The following inclusion criteria will be used:
1. Adults aged 18 years or older;
2. Understanding of English (with interpreter if needed) who have provided, or have capacity to provide informed consent;
3. Are capable of conforming to study related procedures;
4. Participants with a medical history of Major Depressive Disorder (SCID-5) and are currently experiencing a major depressive episode with low risk of suicidality;
5. Participants with a baseline GRID-HAMD score greater than or equal to 20, indicating moderate-severe depression;
6. Participants must have failed to respond to achieve a clinical response to two or more adequate courses of antidepressants, preferably across at least two different classes of medication for a minimum of three weeks at the minimum effective dose. The definition of 'failed to respond' is an inadequate response to an adequate duration and dose, or failure to reach an adequate dose and duration due to lack of tolerance;
7. Participants who are attending psychotherapy that has been stable for at least two months prior to screening and is expected to remain stable for the duration of the study;
8. Participants must be clinically stable as determined by screening for medical problems via a personal interview, a health questionnaire, a physical examination, an electrocardiogram (ECG), and clinical laboratory screening such as blood tests and urinalysis; (ECG and bloods will be collected by a private provider, not by GoodMind Therapeutics)
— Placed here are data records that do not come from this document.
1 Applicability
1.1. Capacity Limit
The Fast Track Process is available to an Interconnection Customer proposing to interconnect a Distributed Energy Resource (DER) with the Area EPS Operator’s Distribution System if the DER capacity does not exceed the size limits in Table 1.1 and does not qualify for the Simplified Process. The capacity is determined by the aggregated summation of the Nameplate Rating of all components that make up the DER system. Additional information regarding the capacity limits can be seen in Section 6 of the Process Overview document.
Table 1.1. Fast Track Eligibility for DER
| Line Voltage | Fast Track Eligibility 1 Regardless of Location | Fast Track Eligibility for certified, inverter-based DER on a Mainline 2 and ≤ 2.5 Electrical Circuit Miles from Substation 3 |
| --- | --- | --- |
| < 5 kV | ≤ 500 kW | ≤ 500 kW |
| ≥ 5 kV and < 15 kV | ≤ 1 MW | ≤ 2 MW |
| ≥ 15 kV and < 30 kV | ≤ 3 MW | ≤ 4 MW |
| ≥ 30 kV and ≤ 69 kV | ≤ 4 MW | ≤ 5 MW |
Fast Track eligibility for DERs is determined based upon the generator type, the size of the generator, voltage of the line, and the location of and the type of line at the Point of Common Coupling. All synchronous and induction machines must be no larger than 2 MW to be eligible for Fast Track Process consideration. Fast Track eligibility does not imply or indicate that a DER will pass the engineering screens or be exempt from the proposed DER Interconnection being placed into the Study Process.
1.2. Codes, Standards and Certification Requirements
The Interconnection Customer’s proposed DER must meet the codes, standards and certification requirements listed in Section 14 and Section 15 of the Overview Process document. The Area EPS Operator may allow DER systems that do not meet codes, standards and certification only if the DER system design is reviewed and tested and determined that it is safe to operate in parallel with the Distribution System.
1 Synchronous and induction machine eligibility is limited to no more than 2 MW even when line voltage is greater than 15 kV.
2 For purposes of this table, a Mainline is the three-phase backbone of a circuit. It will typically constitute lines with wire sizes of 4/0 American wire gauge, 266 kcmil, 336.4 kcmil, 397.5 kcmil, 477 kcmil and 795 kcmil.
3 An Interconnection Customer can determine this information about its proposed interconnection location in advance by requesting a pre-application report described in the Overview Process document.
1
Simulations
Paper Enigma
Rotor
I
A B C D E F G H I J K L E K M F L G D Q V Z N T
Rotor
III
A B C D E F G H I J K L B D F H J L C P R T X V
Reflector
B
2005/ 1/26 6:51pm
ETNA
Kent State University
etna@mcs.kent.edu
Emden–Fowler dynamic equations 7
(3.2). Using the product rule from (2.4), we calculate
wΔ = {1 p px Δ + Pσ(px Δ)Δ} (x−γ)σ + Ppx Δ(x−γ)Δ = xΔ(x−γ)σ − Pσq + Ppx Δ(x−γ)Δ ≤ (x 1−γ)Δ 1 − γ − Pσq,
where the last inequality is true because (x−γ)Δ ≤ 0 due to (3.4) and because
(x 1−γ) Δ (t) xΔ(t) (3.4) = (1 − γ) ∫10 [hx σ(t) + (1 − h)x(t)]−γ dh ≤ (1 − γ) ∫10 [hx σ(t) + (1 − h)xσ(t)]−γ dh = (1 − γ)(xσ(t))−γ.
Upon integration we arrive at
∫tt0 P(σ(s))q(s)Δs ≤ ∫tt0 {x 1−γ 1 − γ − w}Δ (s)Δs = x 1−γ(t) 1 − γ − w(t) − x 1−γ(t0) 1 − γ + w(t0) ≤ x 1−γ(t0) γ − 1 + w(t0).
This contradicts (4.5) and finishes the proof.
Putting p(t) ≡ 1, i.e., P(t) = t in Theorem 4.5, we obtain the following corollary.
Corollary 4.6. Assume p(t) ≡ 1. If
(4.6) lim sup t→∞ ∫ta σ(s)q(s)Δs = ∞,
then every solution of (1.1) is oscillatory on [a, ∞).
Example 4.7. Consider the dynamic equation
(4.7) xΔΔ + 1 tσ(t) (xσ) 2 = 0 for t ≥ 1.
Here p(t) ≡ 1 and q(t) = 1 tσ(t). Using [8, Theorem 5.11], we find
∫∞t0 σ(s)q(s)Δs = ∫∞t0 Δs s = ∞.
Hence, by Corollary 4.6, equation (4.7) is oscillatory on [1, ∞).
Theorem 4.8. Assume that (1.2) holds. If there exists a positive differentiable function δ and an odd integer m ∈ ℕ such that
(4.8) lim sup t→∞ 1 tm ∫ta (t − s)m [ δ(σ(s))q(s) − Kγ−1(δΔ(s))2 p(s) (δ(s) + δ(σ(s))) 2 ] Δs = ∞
9. Patient should be willing to consume approximately the same amount of caffeine-containing beverage (e.g., coffee, tea) that he/she consumes on a usual morning, before arriving at the research unit on the mornings of drug session days;
10. Participants should refrain from using any psychoactive drugs or illicit substances, including alcoholic beverages and nicotine, within 48 hours of each psilocybin administration (with the exception of caffeine);
11. Participants should be compliant with not taking any medicines that are only 'used when needed' or PRN on the mornings of drug sessions or the night prior;
12. Participant should be willing to refrain from taking any non-prescription medication, nutritional supplement, or herbal supplement, one week before each drug session, except when approved by the study investigators (exceptions will be evaluated by the study investigators and will include acetaminophen, non-steroidal anti-inflammatory drugs, and doses of common vitamins and minerals);
13. Have minimal hallucinogen use in the past five years and a total hallucinogen use less than 10 times.

Exclusion Criteria

The following exclusion criteria will be used:
1. Evidence of significant suicide risk, including a history of medically significant suicide attempts;
2. Depression secondary to another medical condition;
3. Judged incompatible with establishment of rapport with the therapy team and/or safe exposure to psilocybin e.g., suspected borderline personality disorder;
4. Any patient with moderate-severe hepatic and/or renal dysfunction, major CNS disorders, and diagnosed with epilepsy, or has a history of seizure activity;
5. Patients with cardiovascular conditions: coronary artery disease, stroke, angina, uncontrolled hypertension, a clinically significant ECG abnormality, prolonged QTc interval, artificial heart valve, or transient ischaemic attack in the past year;
6. Has a history of diabetic neuropathy or has presence of significant endocrine disorder;
7. If taking oral hypoglycaemic agent, then no history of hypoglycaemia;
8. Women who are pregnant (as indicated by a positive urine pregnancy test assessed at intake and before each drug session) or lactating mothers;
9. Women of child-bearing age who are not on birth control and not practising safe sex activities;
10. For individuals who have intermittent or PRN use of medications, psilocybin sessions will not be conducted until at least 5 half-lives of the agent have elapsed after the last dose;
11. Participants taking medications including: Rifamycin, rifampin, rifabutin, rifapentine, carbamazepine, phenytoin, phenobarbital, nevirapine, efavirenz, paclitaxol, St John's Wort, all HIV protease inhibitors, itraconazole, ketoconazole, erythromycin, clarithromycin, or troleandomycin;
12. Patients with a history of DSM-5 eligibility criteria for moderate or severe alcohol misuse, any illicit drug or alcohol dependence syndrome, schizophrenia spectrum or other psychotic disorders (including substance/medication-induced or due to another medical condition), or Bipolar I or II Disorder;
13. Have a history of, or a first degree relative with a history of psychosis or mania, schizophrenia spectrum or other psychotic disorders (except substance/medication-induced or due to another medical condition), or bipolar affective disorder (type I or type II); any personality disorder or dementia.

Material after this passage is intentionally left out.